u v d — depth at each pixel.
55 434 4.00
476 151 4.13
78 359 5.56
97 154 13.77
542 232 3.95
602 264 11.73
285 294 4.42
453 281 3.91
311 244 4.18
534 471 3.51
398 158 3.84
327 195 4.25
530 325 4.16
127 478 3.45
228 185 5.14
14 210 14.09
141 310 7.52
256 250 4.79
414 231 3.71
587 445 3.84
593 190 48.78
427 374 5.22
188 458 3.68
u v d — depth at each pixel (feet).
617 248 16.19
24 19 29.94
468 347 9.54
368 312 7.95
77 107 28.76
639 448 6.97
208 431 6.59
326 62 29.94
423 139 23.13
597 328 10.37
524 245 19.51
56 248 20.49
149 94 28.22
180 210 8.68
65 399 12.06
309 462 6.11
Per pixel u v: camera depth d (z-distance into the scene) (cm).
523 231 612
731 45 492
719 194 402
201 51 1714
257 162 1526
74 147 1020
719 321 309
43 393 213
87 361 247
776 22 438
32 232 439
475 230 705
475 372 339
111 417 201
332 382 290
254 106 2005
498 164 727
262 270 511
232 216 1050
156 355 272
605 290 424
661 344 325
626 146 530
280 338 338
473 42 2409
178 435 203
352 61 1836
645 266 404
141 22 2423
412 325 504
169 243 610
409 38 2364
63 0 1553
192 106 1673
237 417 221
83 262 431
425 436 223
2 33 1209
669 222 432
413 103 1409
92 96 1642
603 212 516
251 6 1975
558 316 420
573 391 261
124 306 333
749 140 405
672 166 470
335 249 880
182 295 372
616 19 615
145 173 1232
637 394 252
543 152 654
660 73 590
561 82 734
--
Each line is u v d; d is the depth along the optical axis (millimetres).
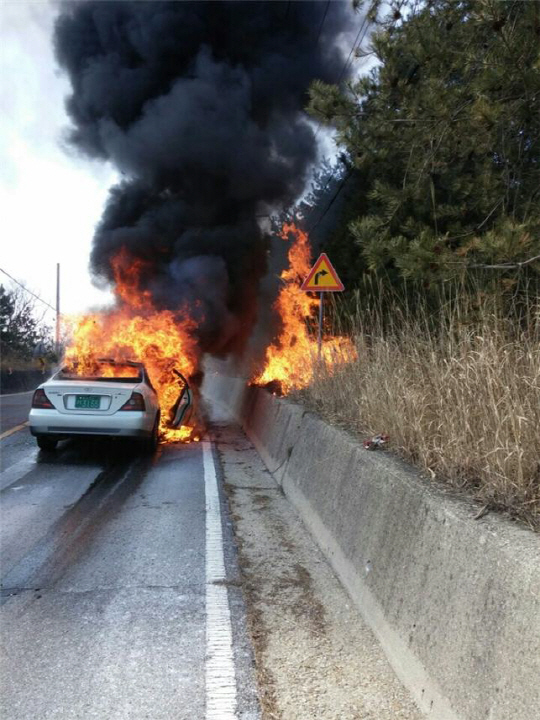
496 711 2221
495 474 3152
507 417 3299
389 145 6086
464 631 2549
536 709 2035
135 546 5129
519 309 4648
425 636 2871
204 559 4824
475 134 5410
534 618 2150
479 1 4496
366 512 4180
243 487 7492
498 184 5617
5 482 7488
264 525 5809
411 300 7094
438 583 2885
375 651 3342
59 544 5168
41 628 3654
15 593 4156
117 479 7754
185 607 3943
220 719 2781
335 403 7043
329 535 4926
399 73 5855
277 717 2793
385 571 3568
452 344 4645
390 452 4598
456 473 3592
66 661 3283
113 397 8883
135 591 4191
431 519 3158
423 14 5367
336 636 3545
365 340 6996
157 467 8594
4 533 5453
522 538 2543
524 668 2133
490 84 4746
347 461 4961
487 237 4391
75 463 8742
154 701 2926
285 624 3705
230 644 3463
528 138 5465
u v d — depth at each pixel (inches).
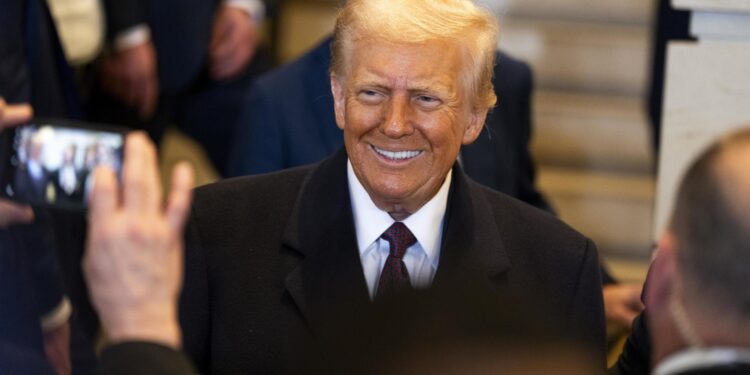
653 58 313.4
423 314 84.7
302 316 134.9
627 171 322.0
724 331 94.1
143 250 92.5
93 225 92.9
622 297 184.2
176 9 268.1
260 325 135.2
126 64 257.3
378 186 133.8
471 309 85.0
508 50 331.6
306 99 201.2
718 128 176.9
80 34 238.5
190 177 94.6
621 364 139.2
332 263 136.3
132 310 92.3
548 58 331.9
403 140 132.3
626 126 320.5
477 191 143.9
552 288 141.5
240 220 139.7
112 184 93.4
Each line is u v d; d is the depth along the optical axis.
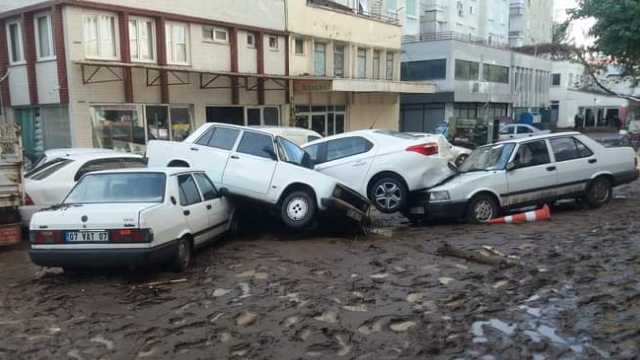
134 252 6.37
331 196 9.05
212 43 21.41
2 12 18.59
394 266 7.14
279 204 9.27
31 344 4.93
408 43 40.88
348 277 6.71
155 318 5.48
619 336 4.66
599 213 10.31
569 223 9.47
--
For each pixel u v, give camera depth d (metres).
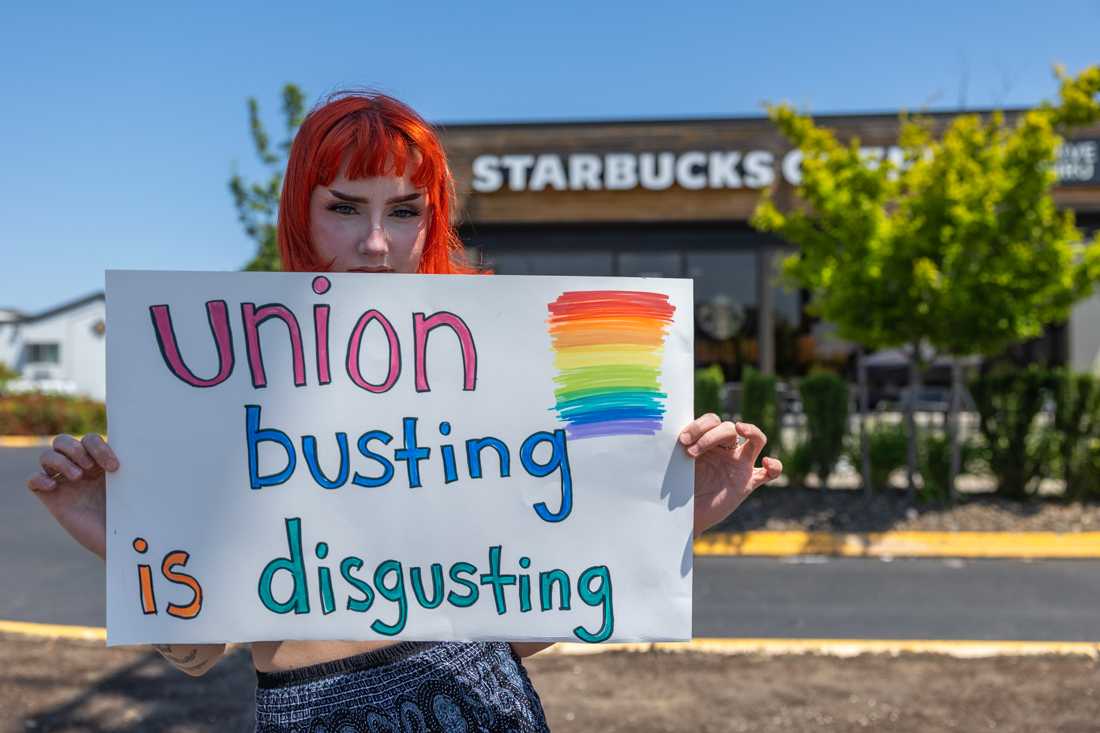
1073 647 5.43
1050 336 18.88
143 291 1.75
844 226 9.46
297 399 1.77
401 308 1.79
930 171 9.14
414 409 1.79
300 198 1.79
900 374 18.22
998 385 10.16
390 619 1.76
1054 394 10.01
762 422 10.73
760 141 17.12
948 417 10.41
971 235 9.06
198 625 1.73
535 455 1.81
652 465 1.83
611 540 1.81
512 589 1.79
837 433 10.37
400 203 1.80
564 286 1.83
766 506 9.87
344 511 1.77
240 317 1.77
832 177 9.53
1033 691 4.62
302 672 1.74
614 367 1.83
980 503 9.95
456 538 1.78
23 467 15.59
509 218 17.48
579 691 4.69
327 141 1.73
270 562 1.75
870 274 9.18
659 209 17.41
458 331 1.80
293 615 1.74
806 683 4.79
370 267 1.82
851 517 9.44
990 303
--
Would you print exactly, and only, the lines of the data above from the line with "534 471 3.51" through the line with "309 462 6.11", inclusive?

WRITTEN ANSWER –
534 471 3.51
398 158 3.84
327 195 4.25
530 325 4.16
127 478 3.45
228 185 5.14
14 210 14.09
141 310 7.52
256 250 4.79
414 231 3.71
587 445 3.84
593 190 48.78
427 374 5.22
188 458 3.68
u v d — depth at each pixel (feet).
617 248 16.19
24 19 29.94
468 347 9.54
368 312 7.95
77 107 28.76
639 448 6.97
208 431 6.59
326 62 29.94
423 139 23.13
597 328 10.37
524 245 19.51
56 248 20.49
149 94 28.22
180 210 8.68
65 399 12.06
309 462 6.11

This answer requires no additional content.